Segment Start: RECORDS
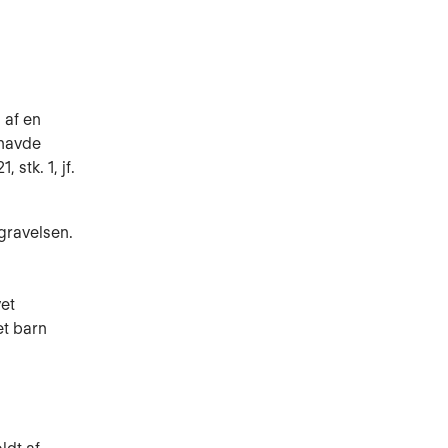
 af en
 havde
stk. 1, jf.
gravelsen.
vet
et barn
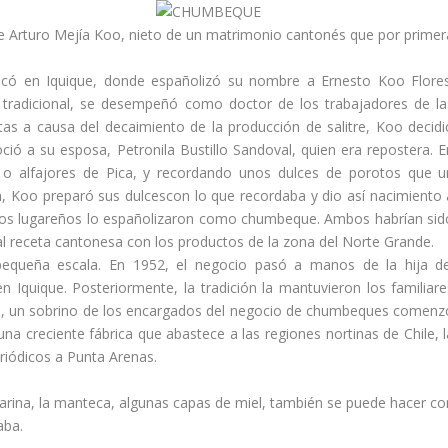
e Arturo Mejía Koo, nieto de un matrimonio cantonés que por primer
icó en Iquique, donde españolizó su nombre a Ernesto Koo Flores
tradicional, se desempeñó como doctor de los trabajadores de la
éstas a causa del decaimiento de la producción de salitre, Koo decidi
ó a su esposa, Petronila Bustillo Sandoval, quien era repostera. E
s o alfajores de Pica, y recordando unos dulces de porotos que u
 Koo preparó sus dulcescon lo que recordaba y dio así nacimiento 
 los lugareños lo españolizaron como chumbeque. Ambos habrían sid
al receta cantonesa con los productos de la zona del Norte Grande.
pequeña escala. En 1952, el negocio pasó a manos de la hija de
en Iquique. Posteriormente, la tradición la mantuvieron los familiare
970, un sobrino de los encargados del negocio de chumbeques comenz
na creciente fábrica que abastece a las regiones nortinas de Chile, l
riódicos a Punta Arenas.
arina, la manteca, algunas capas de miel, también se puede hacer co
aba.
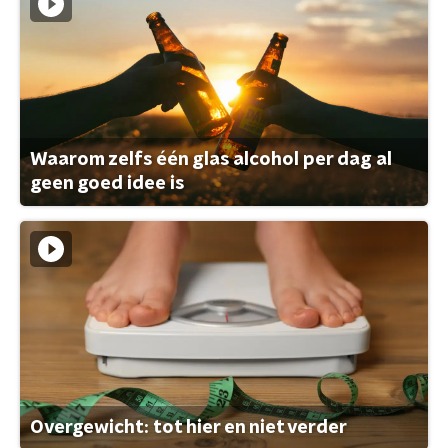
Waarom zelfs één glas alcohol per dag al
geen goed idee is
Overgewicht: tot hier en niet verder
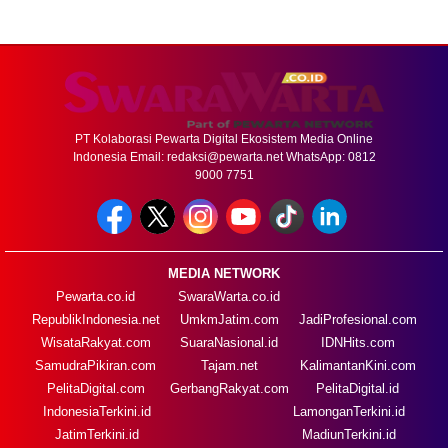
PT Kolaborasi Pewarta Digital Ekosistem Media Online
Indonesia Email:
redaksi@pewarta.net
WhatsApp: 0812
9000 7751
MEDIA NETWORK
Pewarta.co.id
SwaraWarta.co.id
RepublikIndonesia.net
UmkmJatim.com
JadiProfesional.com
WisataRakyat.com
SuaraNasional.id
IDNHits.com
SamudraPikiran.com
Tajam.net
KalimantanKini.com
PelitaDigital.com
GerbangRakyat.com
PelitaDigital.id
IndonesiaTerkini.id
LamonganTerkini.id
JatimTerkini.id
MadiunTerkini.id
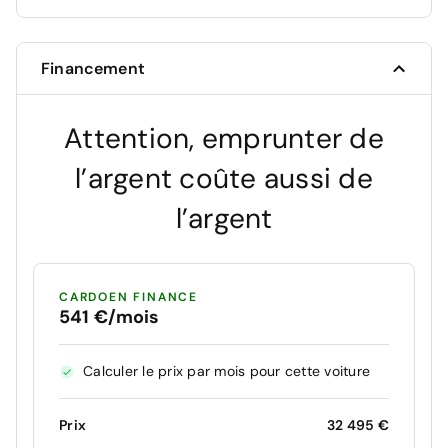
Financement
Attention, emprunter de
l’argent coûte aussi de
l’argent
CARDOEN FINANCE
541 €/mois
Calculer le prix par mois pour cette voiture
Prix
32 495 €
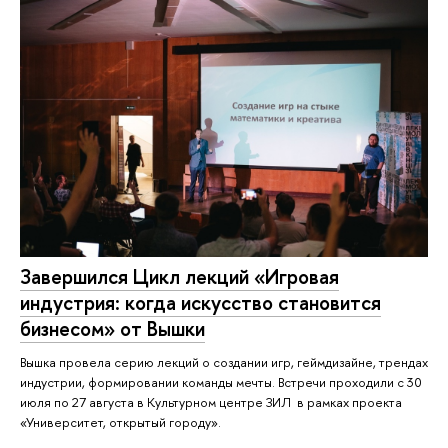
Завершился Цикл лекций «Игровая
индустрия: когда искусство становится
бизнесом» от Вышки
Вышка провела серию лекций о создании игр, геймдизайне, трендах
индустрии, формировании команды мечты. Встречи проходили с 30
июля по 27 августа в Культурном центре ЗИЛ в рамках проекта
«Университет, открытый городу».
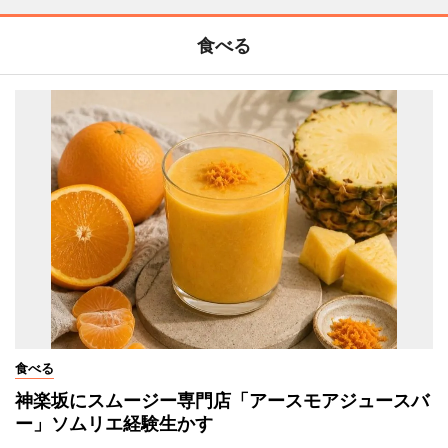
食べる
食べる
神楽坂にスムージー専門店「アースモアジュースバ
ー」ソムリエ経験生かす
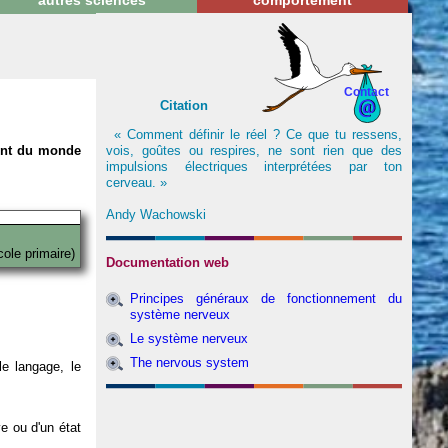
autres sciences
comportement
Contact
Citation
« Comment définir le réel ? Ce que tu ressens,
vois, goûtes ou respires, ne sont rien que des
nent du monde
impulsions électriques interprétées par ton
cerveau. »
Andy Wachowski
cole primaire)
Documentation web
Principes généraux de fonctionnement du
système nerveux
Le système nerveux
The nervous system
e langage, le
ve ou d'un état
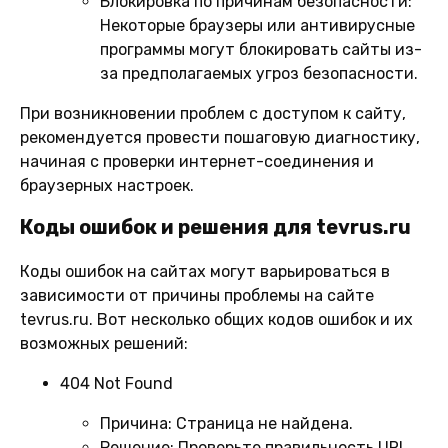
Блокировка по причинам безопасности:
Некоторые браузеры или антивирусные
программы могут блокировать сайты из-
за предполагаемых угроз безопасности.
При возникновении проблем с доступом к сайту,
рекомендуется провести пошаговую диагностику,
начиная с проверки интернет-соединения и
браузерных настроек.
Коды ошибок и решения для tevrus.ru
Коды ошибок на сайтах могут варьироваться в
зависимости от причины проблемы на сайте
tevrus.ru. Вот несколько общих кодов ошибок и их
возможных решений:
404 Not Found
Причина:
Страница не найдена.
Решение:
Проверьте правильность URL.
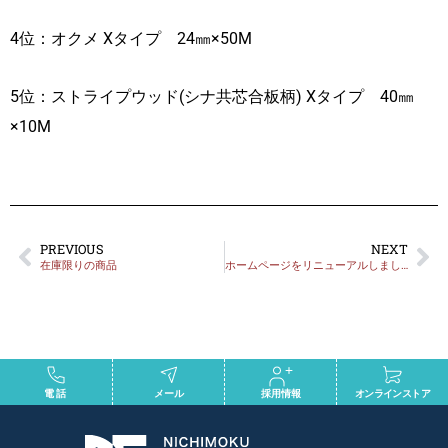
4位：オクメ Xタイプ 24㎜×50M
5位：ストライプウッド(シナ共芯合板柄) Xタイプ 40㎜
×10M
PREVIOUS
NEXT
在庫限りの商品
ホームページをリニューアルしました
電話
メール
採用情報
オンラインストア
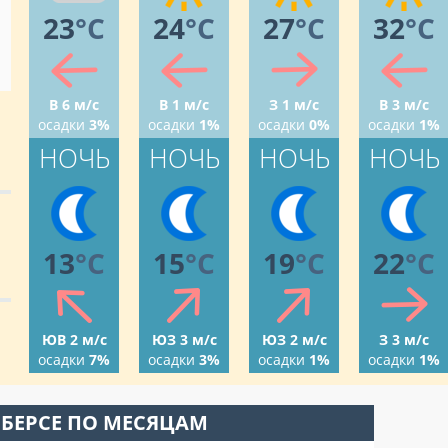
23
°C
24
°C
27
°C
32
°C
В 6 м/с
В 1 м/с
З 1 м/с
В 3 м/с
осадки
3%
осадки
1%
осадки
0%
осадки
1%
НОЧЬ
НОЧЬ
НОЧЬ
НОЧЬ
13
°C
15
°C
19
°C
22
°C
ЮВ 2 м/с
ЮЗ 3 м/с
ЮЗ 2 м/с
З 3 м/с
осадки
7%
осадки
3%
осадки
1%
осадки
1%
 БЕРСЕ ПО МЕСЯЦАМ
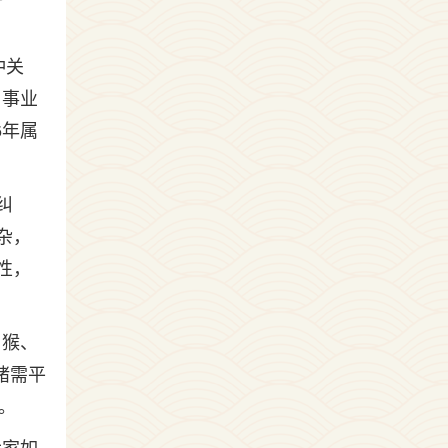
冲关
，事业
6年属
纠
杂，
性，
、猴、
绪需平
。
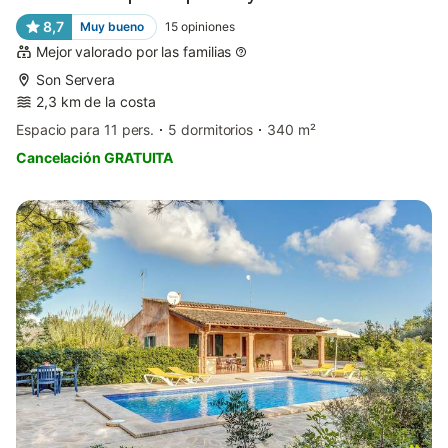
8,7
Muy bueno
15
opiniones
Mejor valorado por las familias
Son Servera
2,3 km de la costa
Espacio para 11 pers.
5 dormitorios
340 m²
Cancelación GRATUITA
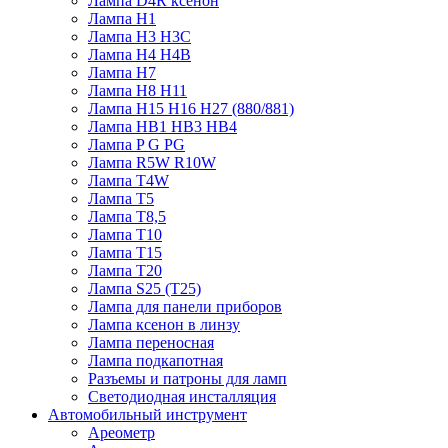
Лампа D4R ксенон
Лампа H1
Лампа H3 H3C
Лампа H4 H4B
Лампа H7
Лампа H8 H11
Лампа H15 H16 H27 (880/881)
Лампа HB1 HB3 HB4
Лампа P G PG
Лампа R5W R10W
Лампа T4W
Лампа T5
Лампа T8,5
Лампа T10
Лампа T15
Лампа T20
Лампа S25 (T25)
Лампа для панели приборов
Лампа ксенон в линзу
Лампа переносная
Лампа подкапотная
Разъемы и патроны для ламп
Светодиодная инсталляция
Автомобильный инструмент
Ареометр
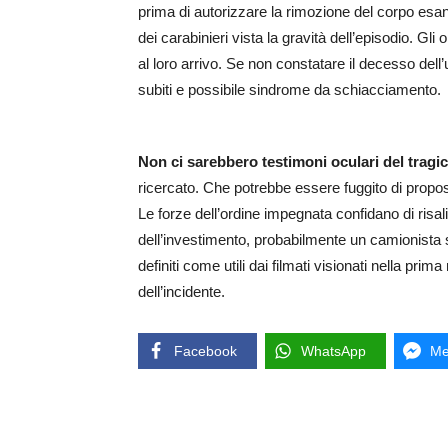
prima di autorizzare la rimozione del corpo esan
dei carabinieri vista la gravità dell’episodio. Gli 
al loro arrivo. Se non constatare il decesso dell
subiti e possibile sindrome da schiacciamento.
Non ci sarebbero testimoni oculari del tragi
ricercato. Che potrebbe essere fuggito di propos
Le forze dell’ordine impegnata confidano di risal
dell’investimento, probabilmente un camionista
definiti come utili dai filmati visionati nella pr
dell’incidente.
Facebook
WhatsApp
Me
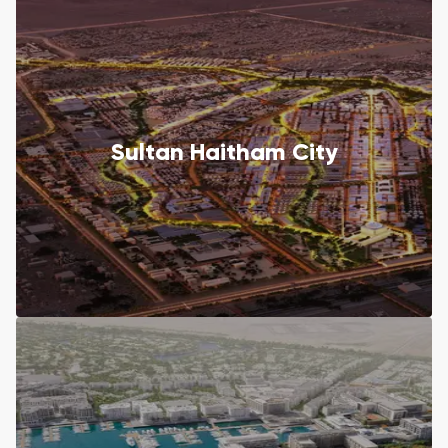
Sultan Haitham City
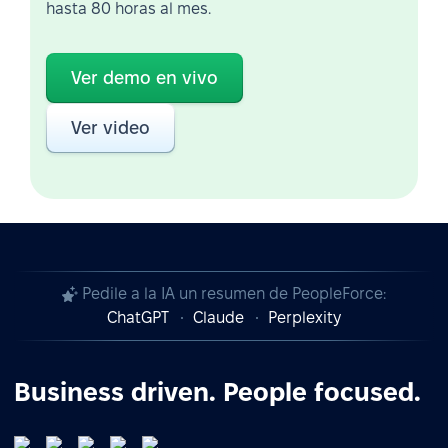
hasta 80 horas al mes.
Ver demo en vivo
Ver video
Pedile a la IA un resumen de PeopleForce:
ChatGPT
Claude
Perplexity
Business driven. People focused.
Segment End: RECORDS
§ **THE PROBLEM**
Copy the text of every record above line for line, without changing anything. Leave out the lines that mark a picture.

§ **EXERCISE RESULT**
 af en
 havde
stk. 1, jf.
gravelsen.
vet
et barn
e Arturo Mejía Koo, nieto de un matrimonio cantonés que por primer
icó en Iquique, donde españolizó su nombre a Ernesto Koo Flores
tradicional, se desempeñó como doctor de los trabajadores de la
éstas a causa del decaimiento de la producción de salitre, Koo decidi
ó a su esposa, Petronila Bustillo Sandoval, quien era repostera. E
s o alfajores de Pica, y recordando unos dulces de porotos que u
 Koo preparó sus dulcescon lo que recordaba y dio así nacimiento 
 los lugareños lo españolizaron como chumbeque. Ambos habrían sid
al receta cantonesa con los productos de la zona del Norte Grande.
pequeña escala. En 1952, el negocio pasó a manos de la hija de
en Iquique. Posteriormente, la tradición la mantuvieron los familiare
970, un sobrino de los encargados del negocio de chumbeques comenz
na creciente fábrica que abastece a las regiones nortinas de Chile, l
riódicos a Punta Arenas.
arina, la manteca, algunas capas de miel, también se puede hacer co
aba.
Waarom zelfs één glas alcohol per dag al
geen goed idee is
Overgewicht: tot hier en niet verder
PT Kolaborasi Pewarta Digital Ekosistem Media Online
Indonesia Email:
redaksi@pewarta.net
WhatsApp: 0812
9000 7751
MEDIA NETWORK
Pewarta.co.id
SwaraWarta.co.id
RepublikIndonesia.net
UmkmJatim.com
JadiProfesional.com
WisataRakyat.com
SuaraNasional.id
IDNHits.com
SamudraPikiran.com
Tajam.net
KalimantanKini.com
PelitaDigital.com
GerbangRakyat.com
PelitaDigital.id
IndonesiaTerkini.id
LamonganTerkini.id
JatimTerkini.id
MadiunTerkini.id
Financement
Attention, emprunter de
l’argent coûte aussi de
l’argent
CARDOEN FINANCE
541 €/mois
Calculer le prix par mois pour cette voiture
Prix
32 495 €
Завершился Цикл лекций «Игровая
индустрия: когда искусство становится
бизнесом» от Вышки
Вышка провела серию лекций о создании игр, геймдизайне, трендах
индустрии, формировании команды мечты. Встречи проходили с 30
июля по 27 августа в Культурном центре ЗИЛ в рамках проекта
«Университет, открытый городу».
食べる
食べる
神楽坂にスムージー専門店「アースモアジュースバ
ー」ソムリエ経験生かす
autres sciences
comportement
Contact
Citation
« Comment définir le réel ? Ce que tu ressens,
vois, goûtes ou respires, ne sont rien que des
nent du monde
impulsions électriques interprétées par ton
cerveau. »
Andy Wachowski
cole primaire)
Documentation web
Principes généraux de fonctionnement du
système nerveux
Le système nerveux
The nervous system
e langage, le
ve ou d'un état
Блокировка по причинам безопасности:
Некоторые браузеры или антивирусные
программы могут блокировать сайты из-
за предполагаемых угроз безопасности.
При возникновении проблем с доступом к сайту,
рекомендуется провести пошаговую диагностику,
начиная с проверки интернет-соединения и
браузерных настроек.
Коды ошибок и решения для tevrus.ru
Коды ошибок на сайтах могут варьироваться в
зависимости от причины проблемы на сайте
tevrus.ru. Вот несколько общих кодов ошибок и их
возможных решений:
404 Not Found
Причина:
Страница не найдена.
Решение:
Проверьте правильность URL.
4位：オクメ Xタイプ 24㎜×50M
5位：ストライプウッド(シナ共芯合板柄) Xタイプ 40㎜
×10M
PREVIOUS
NEXT
在庫限りの商品
ホームページをリニューアルしました
電話
メール
採用情報
オンラインストア
23
°C
24
°C
27
°C
32
°C
В 6 м/с
В 1 м/с
З 1 м/с
В 3 м/с
осадки
3%
осадки
1%
осадки
0%
осадки
1%
НОЧЬ
НОЧЬ
НОЧЬ
НОЧЬ
13
°C
15
°C
19
°C
22
°C
ЮВ 2 м/с
ЮЗ 3 м/с
ЮЗ 2 м/с
З 3 м/с
осадки
7%
осадки
3%
осадки
1%
осадки
1%
 БЕРСЕ ПО МЕСЯЦАМ
冲关
，事业
6年属
纠
杂，
性，
、猴、
绪需平
。
8,7
Muy bueno
15
opiniones
Mejor valorado por las familias
Son Servera
2,3 km de la costa
Espacio para 11 pers.
5 dormitorios
340 m²
Cancelación GRATUITA
Лампа D4R ксенон
Лампа H1
Лампа H3 H3C
Лампа H4 H4B
Лампа H7
Лампа H8 H11
Лампа H15 H16 H27 (880/881)
Лампа HB1 HB3 HB4
Лампа P G PG
Лампа R5W R10W
Лампа T4W
Лампа T5
Лампа T8,5
Лампа T10
Лампа T15
Лампа T20
Лампа S25 (T25)
Лампа для панели приборов
Лампа ксенон в линзу
Лампа переносная
Лампа подкапотная
Разъемы и патроны для ламп
Светодиодная инсталляция
Автомобильный инструмент
Ареометр
prima di autorizzare la rimozione del corpo esan
dei carabinieri vista la gravità dell’episodio. Gli 
al loro arrivo. Se non constatare il decesso dell
subiti e possibile sindrome da schiacciamento.
Non ci sarebbero testimoni oculari del tragi
ricercato. Che potrebbe essere fuggito di propos
Le forze dell’ordine impegnata confidano di risal
dell’investimento, probabilmente un camionista
definiti come utili dai filmati visionati nella pr
dell’incidente.
Facebook
WhatsApp
Me
Sultan Haitham City
hasta 80 horas al mes.
Ver demo en vivo
Ver video
Pedile a la IA un resumen de PeopleForce:
ChatGPT
Claude
Perplexity
Business driven. People focused.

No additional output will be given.